The lead article from Elhadj_C continues a series exploring AI through the lens of classic science fiction. The central argument draws from William Gibson's Neuromancer, where power meant corporate power. The article asks the question that the previous installment left open: who gets to decide how the machine changes things, and who doesn't? The answer isn't a villain — it's a system. The hierarchy doesn't break when AI arrives; it upgrades. Through references to Gibson, Westworld, and the hyperscalers, the piece argues that AI systems are being built to serve the interests of those who already hold power, not to redistribute it. The framing is deliberately cyberpunk — treating today's AI landscape as the realization of dystopian fiction rather than the utopian narrative the industry prefers to sell.
The companion piece by Viacheslav Derzhaiev tackles a genuinely interesting design problem: what happens when your user is essentially blindfolded and swinging a golf club? This is the reality of VR design. Users can't see their physical hands, can't reference their keyboard, and can't rely on the spatial anchors that two decades of screen-based UX have trained us to depend on. The article explores the unique constraints of spatial UI design for Meta Quest and similar platforms, including the particular challenge of text input in virtual environments.
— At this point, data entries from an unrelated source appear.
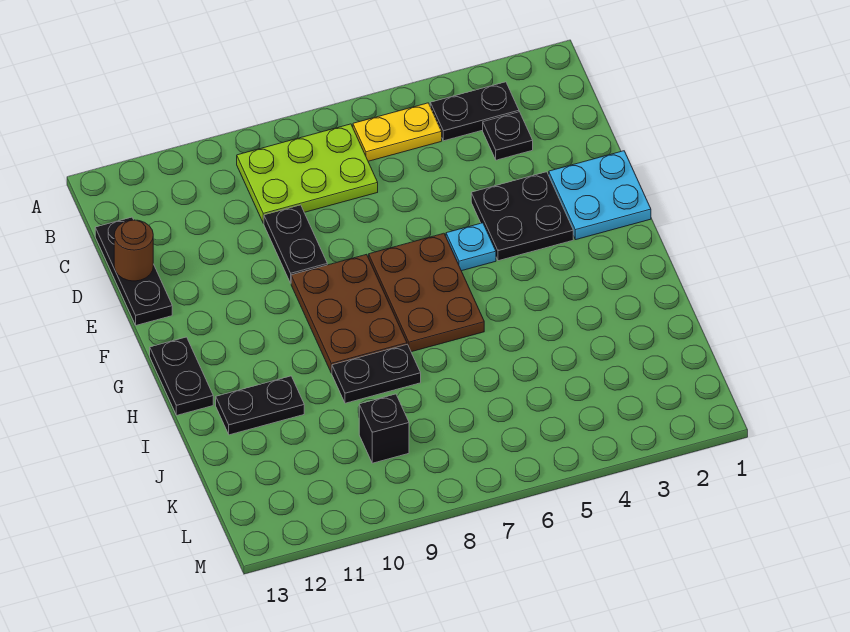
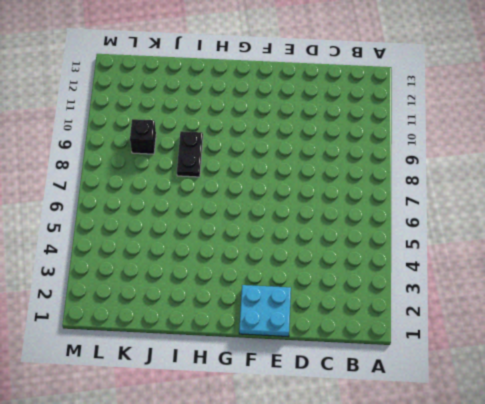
none -> black 1x2 plate [430,82,519,141]
none -> yellow 1x2 plate [353,103,442,161]
none -> lime 2x3 plate [237,124,378,223]

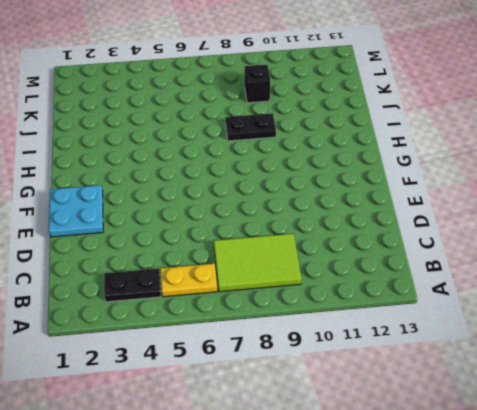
lime 2x3 tile [214,234,301,292] -> lime 2x3 plate [237,124,378,223]
none -> black 1x1 plate [483,112,533,160]
none -> black 1x3 plate [95,217,172,325]
none -> black 1x2 plate [264,205,327,283]

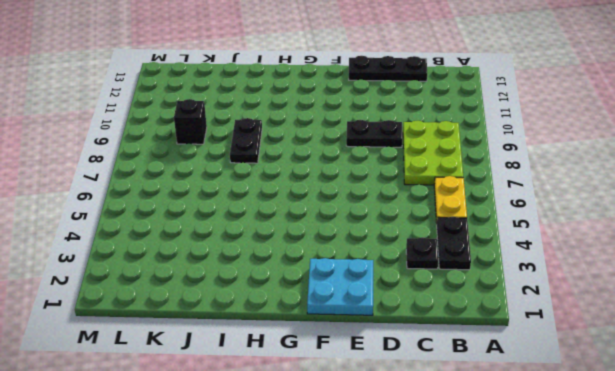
none -> black 2x2 plate [471,172,573,261]
none -> cyan 1x1 plate [446,223,496,271]
none -> brown 2x3 plate [369,233,484,352]

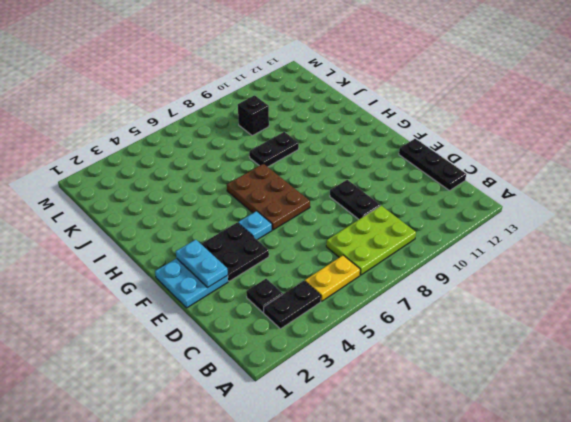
cyan 1x2 plate [176,240,228,288] -> none
none -> brown 2x3 plate [291,254,407,373]
none -> black 1x2 plate [150,337,213,415]
none -> black 1x2 plate [216,376,304,435]

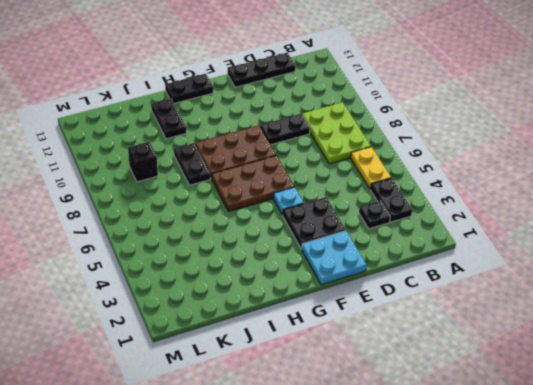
none -> brown 1x1 round brick [114,220,153,281]

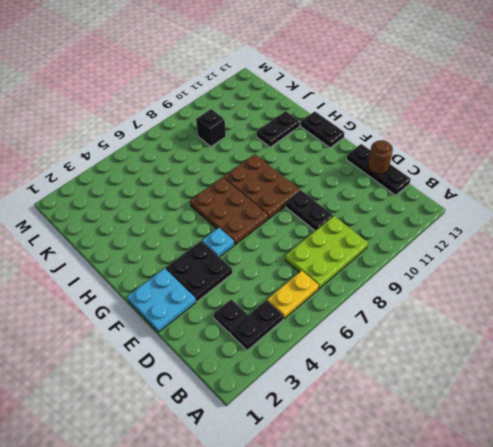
none -> black 1x2 plate [332,344,421,403]

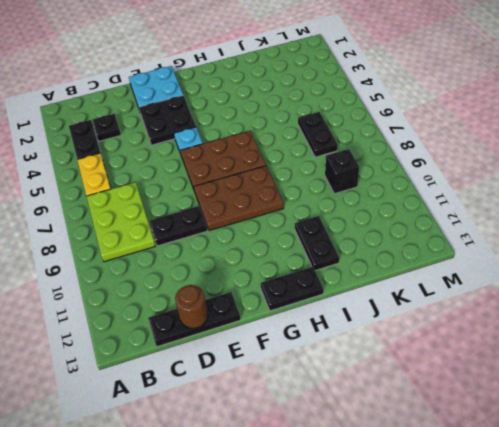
black 1x2 plate [298,112,338,157] -> black 1x2 plate moved to [332,344,421,403]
This is the kind of practical product design thinking that gets lost when the industry focuses on hardware specs and frame rates — the actual user experience of navigating interfaces in three-dimensional space without the visual feedback loops we take for granted on screens.
The newsletter also features a poll asking which will happen first: AI agents become a daily work tool, or people get tired of the buzzword. This captures a real tension in the industry right now — the gap between the promise of agentic AI and the current reality of most implementations still being fragile, expensive, and hard to trust.
Other notable items in this issue include a feature on adversarial machine learning and its role in fooling AI systems, market data showing Bitcoin and major tech stocks, and a reference to a companion article called "AI Is Not Being Adopted. It Is Being Installed." which argues that AI deployment is happening through top-down corporate mandates rather than organic developer adoption — a framing that aligns with the Neuromancer-inspired power analysis in the lead piece.